Interview zur Kopfpauschale "Es werden die belastet, die weniger verdienen."

Ein einheitlicher Kassenbeitrag für alle Versicherten, so stellt sich Gesundheitsminister Philipp Rösler (FDP) die Kopfpauschale, neuerdings Gesundheitsprämie genannt, vor. Wer wenig Geld hat, soll über einen Sozialausgleich unterstützt werden. Das würde 20 bis 35 Milliarden Euro kosten. Jährlich. Warum die Prämie ungerecht ist, erklärt die Präsidentin des Sozialverbandes VdK, Ulrike Mascher.

vorwärts.de: Frau Mascher, Gesundheitsminister Philipp Rösler nennt die Gesundheitsprämie "wesentlich gerechter" als das jetzige System. Teilen Sie diese Auffassung?

Daten zur Durchsicht:
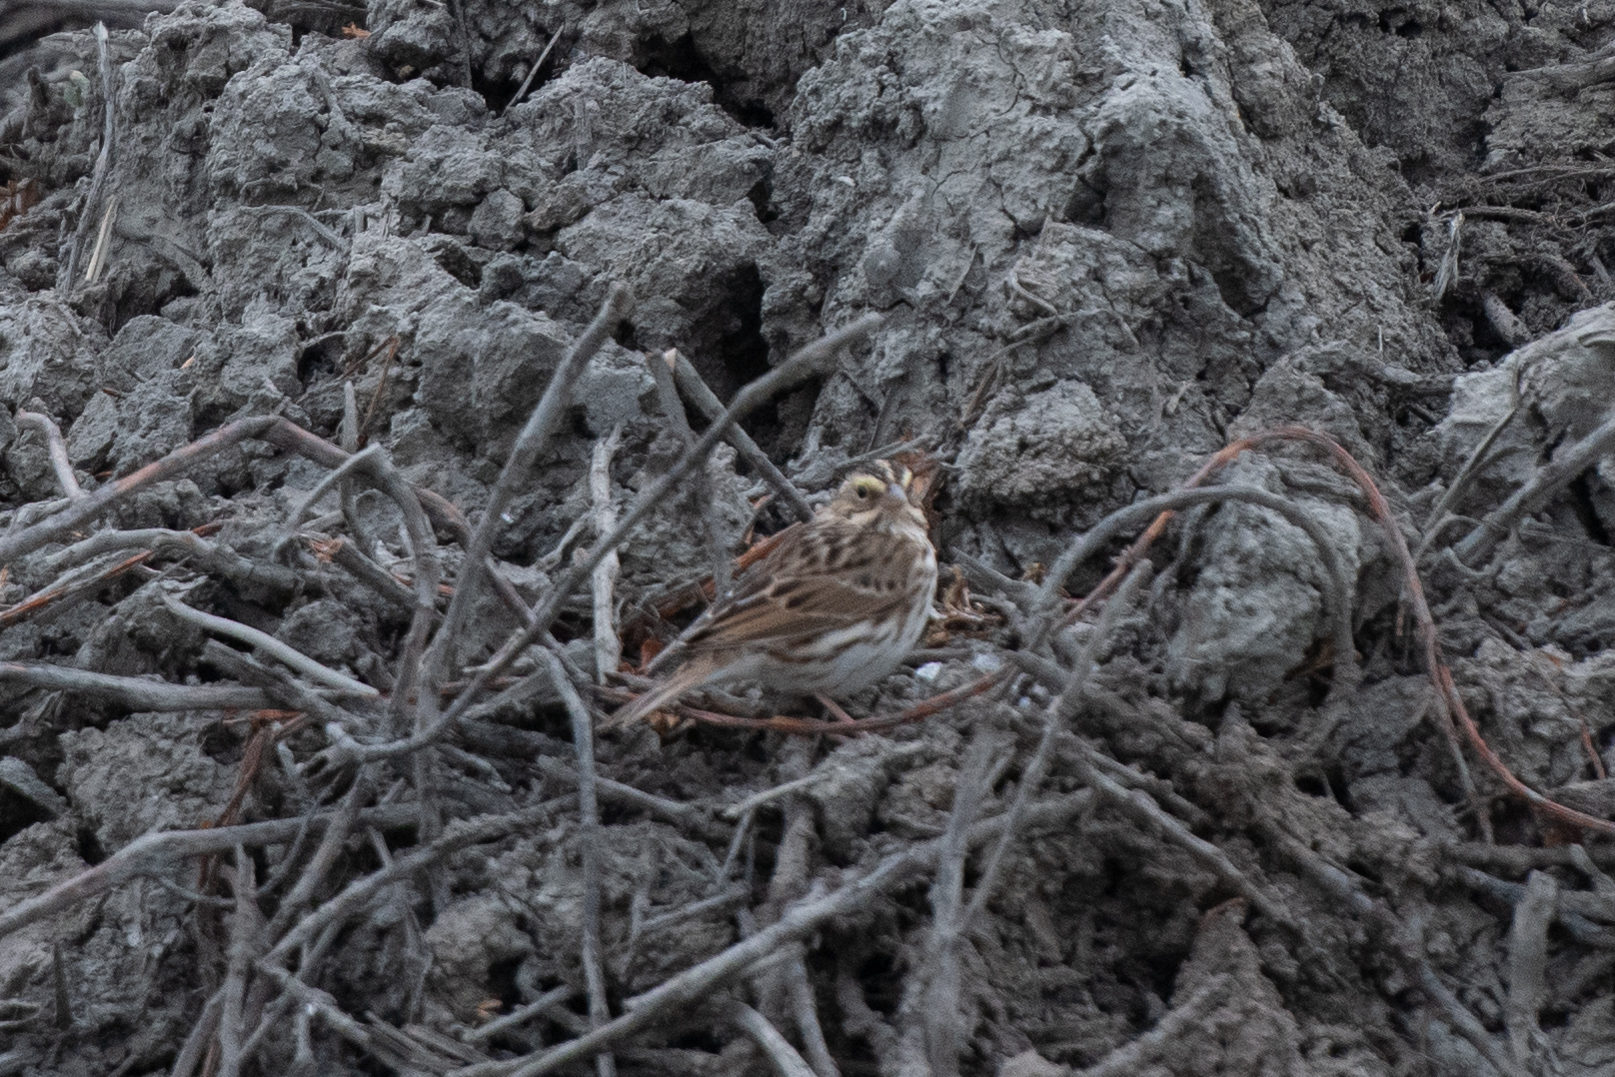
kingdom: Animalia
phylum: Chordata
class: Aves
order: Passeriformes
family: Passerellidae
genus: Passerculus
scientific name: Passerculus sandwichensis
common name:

Verständnisfragen:
- a) Welches Amt hat Ulrike Mascher laut dem Interview zur Kopfpauschale inne?
- b) Entnehmen Sie bitte dem Interview zur Kopfpauschale wortgetreu den Abschnitt, der mit „Ein einheitlicher Kassenbeitrag“ beginnt und mit „Sie diese Auffassung?“ endet.
Die Daten spielen hierfür keine Rolle.

Lösungen:
- a) Sie ist Präsidentin des Sozialverbandes VdK.

- b)
Ein einheitlicher Kassenbeitrag für alle Versicherten, so stellt sich Gesundheitsminister Philipp Rösler (FDP) die Kopfpauschale, neuerdings Gesundheitsprämie genannt, vor. Wer wenig Geld hat, soll über einen Sozialausgleich unterstützt werden. Das würde 20 bis 35 Milliarden Euro kosten. Jährlich. Warum die Prämie ungerecht ist, erklärt die Präsidentin des Sozialverbandes VdK, Ulrike Mascher.

vorwärts.de: Frau Mascher, Gesundheitsminister Philipp Rösler nennt die Gesundheitsprämie "wesentlich gerechter" als das jetzige System. Teilen Sie diese Auffassung?